В листках содержался проект резолюции, который я намеревался предложить районному комитету. В проекте говорилось о необходимости усилить работу по организации боевых дружин.

Пристав медленно просмотрел резолюцию, как бы не доверяя, перечитал её ещё раз, уставился на меня холодными и злыми глазами.

- Вашей рукой написано это?

- Моей.

- Тэк-с! Очень хорошо! - Он кивнул на меня казакам: - Присматривайте-ка получше за этим голубчиком.
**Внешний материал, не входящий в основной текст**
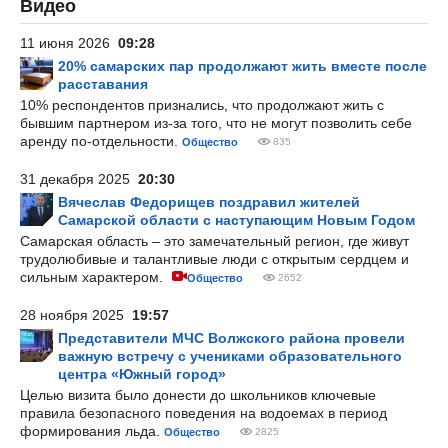
Видео
11 июня 2026
09:28
20% самарских пар продолжают жить вместе после
расставания
10% респондентов признались, что продолжают жить с
бывшим партнером из-за того, что не могут позволить себе
аренду по-отдельности.
Общество
835
31 декабря 2025
20:30
Вячеслав Федорищев поздравил жителей
Самарской области с наступающим Новым Годом
Самарская область – это замечательный регион, где живут
трудолюбивые и талантливые люди с открытым сердцем и
сильным характером.
Общество
2652
28 ноября 2025
19:57
Представители МЧС Волжского района провели
важную встречу с учениками образовательного
центра «Южный город»
Целью визита было донести до школьников ключевые
правила безопасного поведения на водоемах в период
формирования льда.
Общество
2825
Казаки с готовностью зашевелились.

Я понял, что листки с резолюцией и письмо - серьёзная улика, но не это тревожило меня в тот момент. Я не сводил глаз с полоски папиросной бумаги, лежавшей вместе с паспортом и с прокламациями на краю стола. На длинной ленте были зашифрованы адреса боевиков, явочные квартиры. Шифр не отличался сложностью. Я знал, что раскрыть его нетрудно: охранка легко справлялась и с более запутанными шифрами. У меня задрожали колени. Лента свесилась с края стола и жгла мои глаза.

Пристав отложил бережно резолюцию, занялся беглым просмотром прокламаций. Тогда я решил действовать.

- Господин пристав, - попросил я, - разрешите закурить.

Пристав с удивлением взглянул на меня.

- Пожалуйста, пожалуйста!

Коробка папирос и спички, отобранные у меня околоточным надзирателем, лежали на столе, рядом с моими бумагами.

- Разрешите взять со стола папиросу и закурить, - ещё более галантно попросил я пристава.

- Пожалуйста!

Стараясь овладеть собой, я подошёл к столу, взял папиросу и потянулся закурить к лампе и в то же время схватил папиросную ленту. Пристав не заметил моего жеста. Я спешно отошёл от стола и на ходу быстро и мелко порвал бумажку.

Молодой коричневый казак схватил меня за руку, толкнул обратно к столу. Пристав поднял тяжёлые и мутные глаза.

- Что такое?

- Ваше высокоблагородие, они рвуть. Они взяли вон оттедова бумажку у вас и разорвали.

Пристав налился сразу краснотой, шагнул в мою сторону и с размаху ударил меня кулаком по скуле. Моя голова стукнулась о стенку. Он ударил меня ещё несколько раз. Из носа у меня показалась кровь.

- Обыскать в тёмной комнате!

Два казака поволокли меня в тёмную кухню - я хорошо понял - для избиения.

В кухне у окна, воспользовавшись, очевидно, суматохой и ослаблением надзора, наш коммунар, рабочий Андрей, поспешно расправлялся с бумагами. Казаки набросились на него и принялись его избивать. Андрей защищался, повалил стол, стулья, разбил несколько тарелок. На шум показался пристав.

- Что у вас тут?

- Рвёть, ваше высокоблагородие.

- Опять рвёт, этот? - Пристав показал на меня.

- Никак нет, ваше высокоблагородие, теперь другой, вот этот.